The first solar powered plane to complete a 24 hour flight was Solar Impulse. Claiming to have “the wingspan of an Airbus [208 ft.]…the weight of a family car [3,500 lb.]…and the power of a scooter [40 hp],” its designers plan to fly it around the world in 2012. The solar cells on the wings of Solar Impulse cover 650 sq. ft. and can generate 6 kW (8.2 hp), which is stored in Li-Ion cells during the night. All things being equal, this should be enough to keep the 1.6 ton plane aloft day and night while traveling at just over 40 mph.
Even electric commercial airliners are in the works. In Europe EADS, Airbus’ parent company, has proposed the VoltAir ducted fan engine that would power commercial airliners. To achieve the energy density required to move such a massive aircraft, the VoltAir motor would be constructed of high-temperature superconducting (HTS) materials, cooled by liquid nitrogen. HTS motors are expected to reach power densities of 7-8 kW/kg, comparable to 7 kW/kg for today’s turboshaft engines. The batteries will still be Li-Ion, which EADS hopes will become more efficient, or Li-Air should it become commercially viable by then.

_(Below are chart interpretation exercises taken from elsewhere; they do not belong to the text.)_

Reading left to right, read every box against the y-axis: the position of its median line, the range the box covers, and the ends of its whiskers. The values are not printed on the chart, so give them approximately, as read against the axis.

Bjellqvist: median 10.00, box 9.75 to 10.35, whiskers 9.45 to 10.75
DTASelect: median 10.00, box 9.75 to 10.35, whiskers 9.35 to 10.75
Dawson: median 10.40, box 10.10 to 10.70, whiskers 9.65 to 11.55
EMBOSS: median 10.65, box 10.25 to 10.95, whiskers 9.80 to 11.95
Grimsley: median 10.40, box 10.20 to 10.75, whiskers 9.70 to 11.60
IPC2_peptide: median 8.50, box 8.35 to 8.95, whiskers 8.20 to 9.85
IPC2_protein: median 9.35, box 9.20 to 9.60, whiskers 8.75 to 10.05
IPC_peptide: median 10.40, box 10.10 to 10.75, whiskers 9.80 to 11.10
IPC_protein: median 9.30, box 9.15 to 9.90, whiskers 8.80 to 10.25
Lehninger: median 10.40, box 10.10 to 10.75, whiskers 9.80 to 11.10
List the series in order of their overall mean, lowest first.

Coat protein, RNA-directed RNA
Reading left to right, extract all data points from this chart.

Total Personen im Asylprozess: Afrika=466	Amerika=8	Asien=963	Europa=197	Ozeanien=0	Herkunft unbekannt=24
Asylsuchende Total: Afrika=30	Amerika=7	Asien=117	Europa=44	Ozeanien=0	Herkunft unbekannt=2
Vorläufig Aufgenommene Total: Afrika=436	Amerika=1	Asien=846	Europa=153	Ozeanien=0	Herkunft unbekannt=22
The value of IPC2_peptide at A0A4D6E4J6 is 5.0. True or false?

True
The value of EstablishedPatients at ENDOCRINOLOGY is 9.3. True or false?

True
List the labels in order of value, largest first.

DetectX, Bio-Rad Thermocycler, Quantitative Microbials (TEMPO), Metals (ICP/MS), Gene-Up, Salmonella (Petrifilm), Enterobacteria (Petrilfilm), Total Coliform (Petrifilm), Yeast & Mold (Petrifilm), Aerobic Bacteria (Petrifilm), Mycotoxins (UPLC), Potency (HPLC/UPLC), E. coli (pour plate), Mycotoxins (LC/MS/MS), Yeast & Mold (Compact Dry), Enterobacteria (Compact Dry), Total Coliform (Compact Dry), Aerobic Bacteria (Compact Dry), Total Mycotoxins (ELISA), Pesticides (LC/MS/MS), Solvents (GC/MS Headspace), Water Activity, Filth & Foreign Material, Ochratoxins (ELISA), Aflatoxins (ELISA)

Coming to an Airport Near You
While electric flight is both fun and interesting—especially to engineers—it may impact you sooner than you think. Every major city and most smaller ones have general aviation airports. The Taurus G2 and numerous others like it would make quiet, inexpensive air taxis practical. Not only are the planes inexpensive—about the cost of a high-end car—they’re extremely inexpensive to operate, highly reliable, quiet, and essentially non-polluting. Instead of fighting the traffic between New York and Boston or San Jose and Sacramento you would be able to hop a quick, cheap flight there and gaze smugly down at the congestion below.